Excerpt to read: Begin

The group has begun work on having the Pacific slave route and Fiji’s indentured labourers system involving Indians, many forcefully recruited to work the Pacific islands nations’ cotton and sugar cane plantations in the 1870s submitted for possible inscription in the global’s Memory of the World register.

Failing this, the sponsors are hopeful of having the two historical events inscribed in the Pacific register.
“UNESCO’s Pacific office has contracted the National Archives of Fiji to coordinate the collection of documents on both the recruitment of Pacific islanders under the blackbirding system,” explains UNESCO Pacific’s communication and information adviser Abel Caine.

“Since Fiji’s National Archives has a good document collection on the indentured labourers system of Indian workers, they will also coordinate work on this as well.”

Caine appreciates that coordination will be multi-faceted, involving several archive institutions and governments.
Nominations may have to be multi-country as well.

For the blackbirding documentary heritage for instance, Fiji’s national archives will need the assistance of its counterparts in sourced countries, namely New Caledonia, Solomon Islands and Vanuatu as well as Australia, as the recipient country.

Most of these islanders were forced to work in Fiji but mostly in Australia with the oversight of the British colonial government,

Cooperation of repositories of historical documents in all these countries will be needed if the region is to succeed in getting an inscription in the world Memory of the World (MOW) register.

Established in 1993, the MOW initiative was to ensure the preservation of important documents triggered to a large part by the wanton destruction of the National Library of Sarajevo the year before.

Because the level of significance of documents varies, UNESCO’s MOW has a three-tiered structure; a national, regional and world register.

To-date, the 22 islands and territories of the Pacific have nil inscriptions in any of the three registers.
Caine and his team of supporters are trying to change all that.

“In order to have these entries considered for inscription in 2011, we would need to meet the deadline of submissions in 2010.

“We hope to have another meeting at the next International Advisory Committee (of MOW) in Barbados in 2009 to review our applications.”

Excerpt to read: End
Provided data: Begin

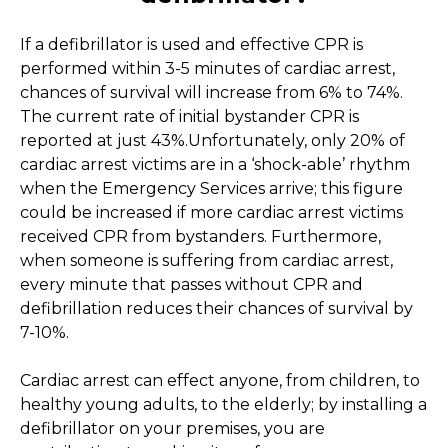
If a defibrillator is used and effective CPR is
performed within 3-5 minutes of cardiac arrest,
chances of survival will increase from 6% to 74%.
The current rate of initial bystander CPR is
reported at just 43%.Unfortunately, only 20% of
cardiac arrest victims are in a ‘shock-able’ rhythm
when the Emergency Services arrive; this figure
could be increased if more cardiac arrest victims
received CPR from bystanders. Furthermore,
when someone is suffering from cardiac arrest,
every minute that passes without CPR and
defibrillation reduces their chances of survival by
7-10%.
Cardiac arrest can effect anyone, from children, to
healthy young adults, to the elderly; by installing a
defibrillator on your premises, you are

Provided data: End

Exercise set:
1) Quote the excerpt about the Memory of the World nominations in full, word for word.
2) Lay out the listing as a JSON list of strings, one string for each line and no blank lines. Begin at the first line of the listing, stop after the line that contains "healthy young adults, to", and leave the pictures out.

Answers provided:
1)
The group has begun work on having the Pacific slave route and Fiji’s indentured labourers system involving Indians, many forcefully recruited to work the Pacific islands nations’ cotton and sugar cane plantations in the 1870s submitted for possible inscription in the global’s Memory of the World register.

Failing this, the sponsors are hopeful of having the two historical events inscribed in the Pacific register.
“UNESCO’s Pacific office has contracted the National Archives of Fiji to coordinate the collection of documents on both the recruitment of Pacific islanders under the blackbirding system,” explains UNESCO Pacific’s communication and information adviser Abel Caine.

“Since Fiji’s National Archives has a good document collection on the indentured labourers system of Indian workers, they will also coordinate work on this as well.”

Caine appreciates that coordination will be multi-faceted, involving several archive institutions and governments.
Nominations may have to be multi-country as well.

For the blackbirding documentary heritage for instance, Fiji’s national archives will need the assistance of its counterparts in sourced countries, namely New Caledonia, Solomon Islands and Vanuatu as well as Australia, as the recipient country.

Most of these islanders were forced to work in Fiji but mostly in Australia with the oversight of the British colonial government,

Cooperation of repositories of historical documents in all these countries will be needed if the region is to succeed in getting an inscription in the world Memory of the World (MOW) register.

Established in 1993, the MOW initiative was to ensure the preservation of important documents triggered to a large part by the wanton destruction of the National Library of Sarajevo the year before.

Because the level of significance of documents varies, UNESCO’s MOW has a three-tiered structure; a national, regional and world register.

To-date, the 22 islands and territories of the Pacific have nil inscriptions in any of the three registers.
Caine and his team of supporters are trying to change all that.

“In order to have these entries considered for inscription in 2011, we would need to meet the deadline of submissions in 2010.

“We hope to have another meeting at the next International Advisory Committee (of MOW) in Barbados in 2009 to review our applications.”

2)
[
  "If a defibrillator is used and effective CPR is",
  "performed within 3-5 minutes of cardiac arrest,",
  "chances of survival will increase from 6% to 74%.",
  "The current rate of initial bystander CPR is",
  "reported at just 43%.Unfortunately, only 20% of",
  "cardiac arrest victims are in a ‘shock-able’ rhythm",
  "when the Emergency Services arrive; this figure",
  "could be increased if more cardiac arrest victims",
  "received CPR from bystanders. Furthermore,",
  "when someone is suffering from cardiac arrest,",
  "every minute that passes without CPR and",
  "defibrillation reduces their chances of survival by",
  "7-10%.",
  "Cardiac arrest can effect anyone, from children, to",
  "healthy young adults, to the elderly; by installing a"
]